I will live a long time and not forgive the Internet for making me read David Brooks’ New York Times weed opus.

If you missed it, I apologize in advance.

This week Brooks responded to Colorado and Washington state’s recent decriminalization of marijuana with a retrospective on his own experience smoking the wacky tobacky. In “Weed: Been There. Done That,” Brooks makes a case for a “moral ecology” that curbs individual freedom for the collective betterment of potheads who would be better served devoting their energies to higher aspirations like running track.

If you think I’m minimizing his argument to be glib, I dare you to read his piece. That is his argument. He is dismayed by legal marijuana’s base “moral ecology,” arguing that a healthy government “encourages the highest pleasures, like enjoying the arts or being in nature, and discourages lesser pleasures, like being stoned.” It’s typical PREAM linkbait. But in linkbait there are often unexamined body counts, and the bodies are often brown.

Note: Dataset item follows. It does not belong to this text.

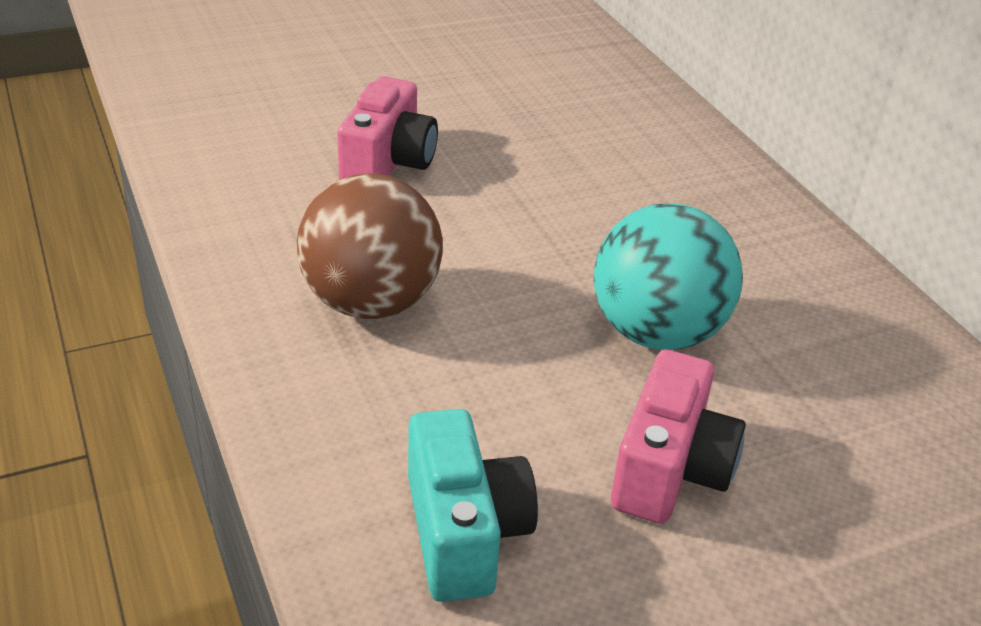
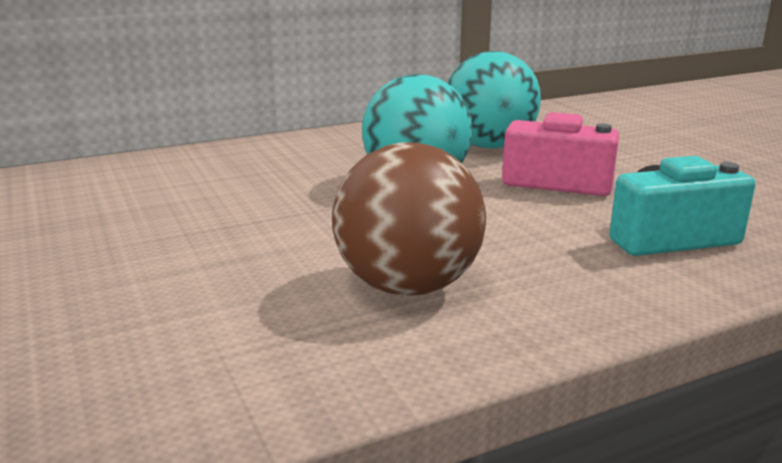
camera: 90 degrees left, 15 degrees down
pink camera [337,76,438,180] -> none
none -> turquoise ball [447,51,541,149]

Last summer the ACLU released a report, based on federal arrest data and self-reporting, that examined racial disparities in marijuana arrests. It found that more than half of all drug arrests in 2010 were for marijuana possession. Self-reports of drug usage show that Whites use marijuana just as much as Blacks, yet Blacks are more than 3.5 times more likely to be arrested for marijuana use.

Racial disparities in arrests and sentencing guidelines have largely focused on the egregious legal distinctions made between powder cocaine and its derivative form of crack cocaine. Crack is disproportionately used by poor and minority drug users, and powder cocaine is largely a wealthy, White recreational drug. (Michelle Alexander does a great job of detailing the devastating effects of this racialized and classed distinction on African-American communities.) But the racial discrepancies in marijuana arrests are just as significant. For example, the ACLU makes a passing mention of the link between federal student aid and drug convictions in its report—African-Americans, particularly African-American men, are more likely to be arrested for recreational drug use and consequently barred from receiving financial aid to pay for college after paying their debt to society.